The night before her murder, they spent the night together before Jazmin returned home the following morning. The pair then exchanged a number of text messages during the day.
Consistent with their relationship, the messages displayed the volatile tendencies of King, eventually leading to Ajbschitz seemingly deciding to end things.
King, who was on parole, then smoked ice before angrily calling Jazmin.
A friend, who heard the phone conversation on loud speaker, gave evidence that King threatened Jazmin, telling her: “I’m going to f***ing kill you. Wait until I see you. You don’t know what I can do”.
“You think I’m joking ... I’ll kill you and then anybody else that you’re with”.
Jazmin’s mum, staying in Perth for work, had told her over the phone she would be safe in their locked building but warned her to barricade the apartment door just in case.
A FATAL MISTAKE
King and two friends then drove into the city from his home in Campbelltown, having smoked more ice on the way, Jazmin came down to talk to him through the locked glass doors of the building.
CCTV footage captured the tragic final moments of the teenager’s life and showed the fatal mistake she made letting King inside the security building where she lived.
It was the last time she was seen alive.
About 26 minutes later King was captured on CCTV returning to the foyer alone, his jumper hood pulled over his head and his sleeves pulled down over his hands.
Neighbours reported hearing thudding noises from Jazmin’s apartment, another describing the sound as a ‘slow thump’. This went on for about three minutes.

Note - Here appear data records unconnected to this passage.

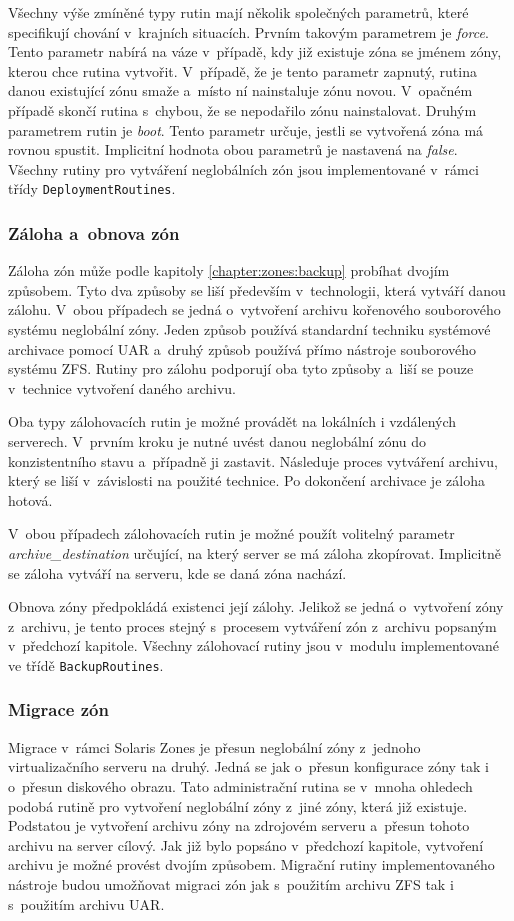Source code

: Všechny výše zmíněné typy rutin mají několik společných parametrů, které specifikují chování v~krajních situacích. Prvním
takovým parametrem je \textit{force}. Tento parametr nabírá na váze v~případě, kdy již existuje zóna se jménem zóny, kterou
chce rutina vytvořit. V~případě, že je tento parametr zapnutý, rutina danou existující zónu smaže a~místo ní nainstaluje
zónu novou. V~opačném případě skončí rutina s~chybou, že se nepodařilo zónu nainstalovat. Druhým parametrem rutin je \textit{boot}.
Tento parametr určuje, jestli se vytvořená zóna má rovnou spustit. Implicitní hodnota obou parametrů je nastavená na \textit{false}.
Všechny rutiny pro vytváření neglobálních zón jsou implementované v~rámci třídy \verb|DeploymentRoutines|.
\subsubsection{Záloha a~obnova zón}
\label{chapter:implementation:szones:routines:backup}
Záloha zón může podle kapitoly \ref{chapter:zones:backup} probíhat dvojím způsobem. Tyto dva způsoby se liší především v~technologii,
která vytváří danou zálohu. V~obou případech se jedná o~vytvoření archivu kořenového souborového systému neglobální zóny. Jeden
způsob používá standardní techniku systémové archivace pomocí UAR a~druhý způsob používá přímo nástroje souborového
systému ZFS. Rutiny pro zálohu podporují oba tyto způsoby a~liší se pouze v~technice vytvoření daného archivu.

Oba typy zálohovacích rutin je možné provádět na lokálních i vzdálených serverech. V~prvním kroku je nutné uvést danou neglobální
zónu do konzistentního stavu a~případně ji zastavit. Následuje proces vytváření archivu, který se liší v~závislosti na
použité technice. Po dokončení archivace je záloha hotová. 

V~obou případech zálohovacích rutin je možné použít volitelný parametr \textit{archive\_destination} určující, na který server 
se má záloha zkopírovat. Implicitně se záloha vytváří na serveru, kde se daná zóna nachází.

Obnova zóny předpokládá existenci její zálohy. Jelikož se jedná o~vytvoření zóny z~archivu, je tento proces stejný
s~procesem vytváření zón z~archivu popsaným v~předchozí kapitole. Všechny zálohovací rutiny jsou v~modulu implementované ve třídě
\verb|BackupRoutines|.
\subsubsection{Migrace zón}
\label{chapter:implementation:szones:routines:migration}
Migrace v~rámci Solaris Zones je přesun neglobální zóny z~jednoho virtualizačního serveru na druhý. Jedná se jak o~přesun
konfigurace zóny tak i o~přesun diskového obrazu. Tato administrační rutina se v~mnoha ohledech podobá rutině pro vytvoření
neglobální zóny z~jiné zóny, která již existuje. Podstatou je vytvoření archivu zóny na zdrojovém serveru a~přesun tohoto archivu
na server cílový. Jak již bylo popsáno v~předchozí kapitole, vytvoření archivu je možné provést dvojím způsobem. Migrační rutiny
implementovaného nástroje budou umožňovat migraci zón jak s~použitím archivu ZFS tak i s~použitím archivu UAR.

When Jazmin’s body was discovered in the Ultimo apartment her mum owned, police found a scene of a frenzied and sustained assault.
Blood was splashed over the walls and on the carpet in multiple rooms and furniture had been upturned. King had repeatedly and viciously stomped and kicked her to death.
Goold said King’s almost immediate remorse was evident when he tried to get help for Jazmin who lay dying from injuries to almost every inch of her body.
“He tried to call for an ambulance with a friend but he was still so off his face he didn’t know what he was doing,” he said.
King had in fact got a friend to call for paramedics but in his psychotic state had got the address to the apartment wrong.
An ambulance never arrived.
A TROUBLED CHILDHOOD
King’s parents separated when he was three years old after his father attempted to drown him.
Despite this incident, and King and his mother moving away, his father made a number of attempts to gain custody.
Leaving school at the age of 15, King worked various labouring jobs.
Drugs had a major impact on his life. He first began using drugs as a teenager, smoking ice for the first time at 18. It was at this point that King had a son. He maintained contact with the boy until he murdered Jazmin. He has since indicated his desire to be a father but has had little or no contact with his son since the violent attack.
While Justice Bellew found that King was remorseful after the attack he handed down a non-parole sentence of 25 years and six months.
The jury rejected King’s his claim that he was so high on ice that he was unable to form the intent to kill.
King subsequently appealed but the case was dismissed by the NSW Court of Criminal Appeal.
In his four decades as an lawyer, Mr Goold said he had only one other murder case that had resulted in such a harsh sentence.
“King’s sentence was above the standard non-parole period of 20 years meaning Justice Bellow believed the attack to be more brutal than usual,” Mr Goold said.